_What is required_
Reproduce the lines below word for word, leaving out the pictures.

(Collected data)
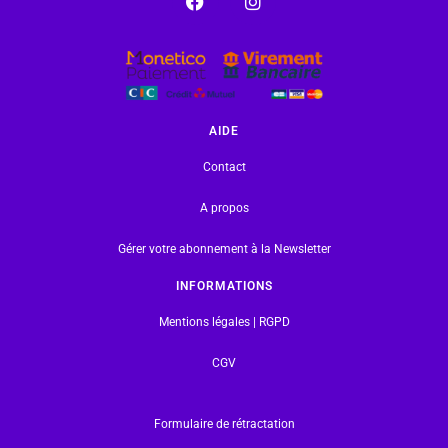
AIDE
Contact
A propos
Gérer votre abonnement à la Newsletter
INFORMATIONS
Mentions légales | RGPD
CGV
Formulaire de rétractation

_Answer space_
AIDE
Contact
A propos
Gérer votre abonnement à la Newsletter
INFORMATIONS
Mentions légales | RGPD
CGV
Formulaire de rétractation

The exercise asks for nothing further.